Seu livro gerou grande repercussão no país, esgotando em poucas horas e exigindo uma nova impressão, com 56.000 cópias já vendidas – um número impressionante para uma nação do tamanho da Noruega, especialmente para um livro de não ficção. A obra gerou debates intensos, com o multimilionário corretor de bolsa Jan Petter Sissener gastando uma fortuna em coroas suecas para enviar cópias aos membros do Parlamento e ministros, chamando-o de "o livro do desperdício".
Bech Holte, de 46 anos, formado pela Escola Norueguesa de Economia, apresenta vários exemplos de desperdícios de recursos públicos em projetos que estouraram o orçamento, demoraram mais do que o previsto para serem concluídos ou nunca tiveram uma justificativa econômica sólida. Apesar de algumas críticas sobre imprecisões em seu trabalho, muitos economistas, tanto no setor público quanto acadêmico, apoiam sua visão, alegando que a Noruega poderia ser muito mais rica do que é hoje.

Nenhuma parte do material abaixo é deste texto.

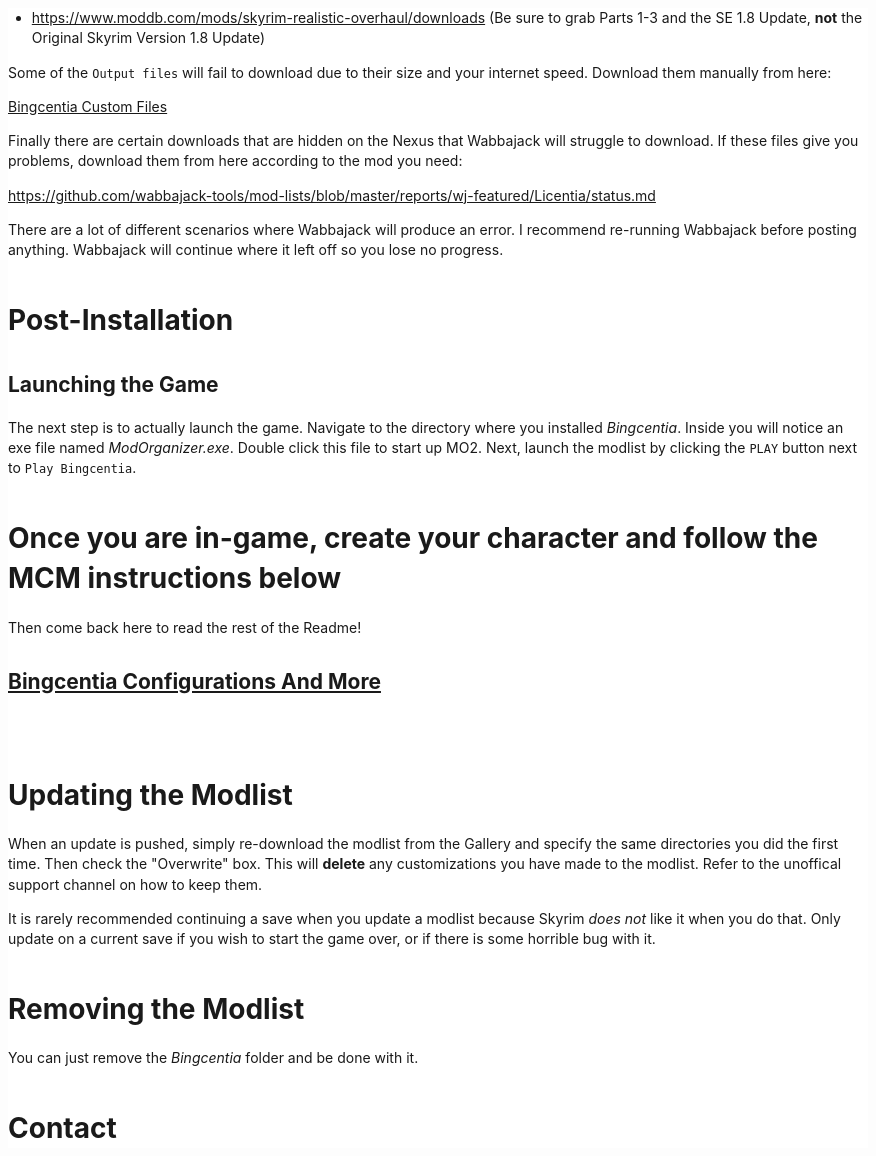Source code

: - https://www.moddb.com/mods/skyrim-realistic-overhaul/downloads (Be sure to grab Parts 1-3 and the SE 1.8 Update, **not** the Original Skyrim Version 1.8 Update)
  

Some of the `Output files` will fail to download due to their size and your internet speed. Download them manually from here:

[Bingcentia Custom Files](https://mega.nz/folder/LoRAwS6S#IgfSALnZxW0-68xad94epQ)

Finally there are certain downloads that are hidden on the Nexus that Wabbajack will struggle to download. If these files give you problems, download them from here according to the mod you need:

https://github.com/wabbajack-tools/mod-lists/blob/master/reports/wj-featured/Licentia/status.md

There are a lot of different scenarios where Wabbajack will produce an error. I recommend re-running Wabbajack before posting anything. Wabbajack will continue where it left off so you lose no progress.

# Post-Installation


## Launching the Game

The next step is to actually launch the game. Navigate to the directory where you installed _Bingcentia_. Inside you will notice an exe file named _ModOrganizer.exe_. Double click this file to start up MO2. Next, launch the modlist by clicking the `PLAY` button next to `Play Bingcentia`.

# Once you are in-game, create your character and follow the MCM instructions below
Then come back here to read the rest of the Readme!

 ## [Bingcentia Configurations And More](https://github.com/beangusu/Bingcentia/blob/main/MCMs.md)

<br>

# Updating the Modlist

When an update is pushed, simply re-download the modlist from the Gallery and specify the same directories you did the first time. Then check the "Overwrite" box. This will **delete** any customizations you have made to the modlist. Refer to the unoffical support channel on how to keep them.

It is rarely recommended continuing a save when you update a modlist because Skyrim _does not_ like it when you do that. Only update on a current save if you wish to start the game over, or if there is some horrible bug with it.

# Removing the Modlist

You can just remove the _Bingcentia_ folder and be done with it.

# Contact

Embora o fundo soberano da Noruega tenha garantido grande parte de sua fortuna por meio de investimentos inteligentes em ações, tecnologia e inteligência artificial, Bech Holte aponta que esses setores, assim como a pesquisa e o desenvolvimento, estão estagnados. Ele acusa as instituições do país de complacência e afirma que a Noruega está vivenciando uma crise científica nacional.
Em vez de atrair inovadores e empreendedores para impulsionar avanços, a Noruega está vendo profissionais partirem, desestimulados por uma estrutura tributária que consideram punitiva ao sucesso, focada em financiar benefícios sociais para cidadãos que poderiam trabalhar, mas escolhem não fazê-lo, argumenta o economista.
"Tentei escrever de uma forma que irritasse as pessoas, para o bem ou para o mal", afirmou Bech Holte. Ele defende cortes drásticos de impostos e restrições aos gastos públicos para devolver à Noruega uma economia mais produtiva.
"Nos tornamos herdeiros, recebemos seis vezes o nosso salário anual no banco, e isso significa que podemos escolher o caminho mais fácil", disse. "Estamos desperdiçando a maior oportunidade que um país ocidental já teve nos tempos modernos."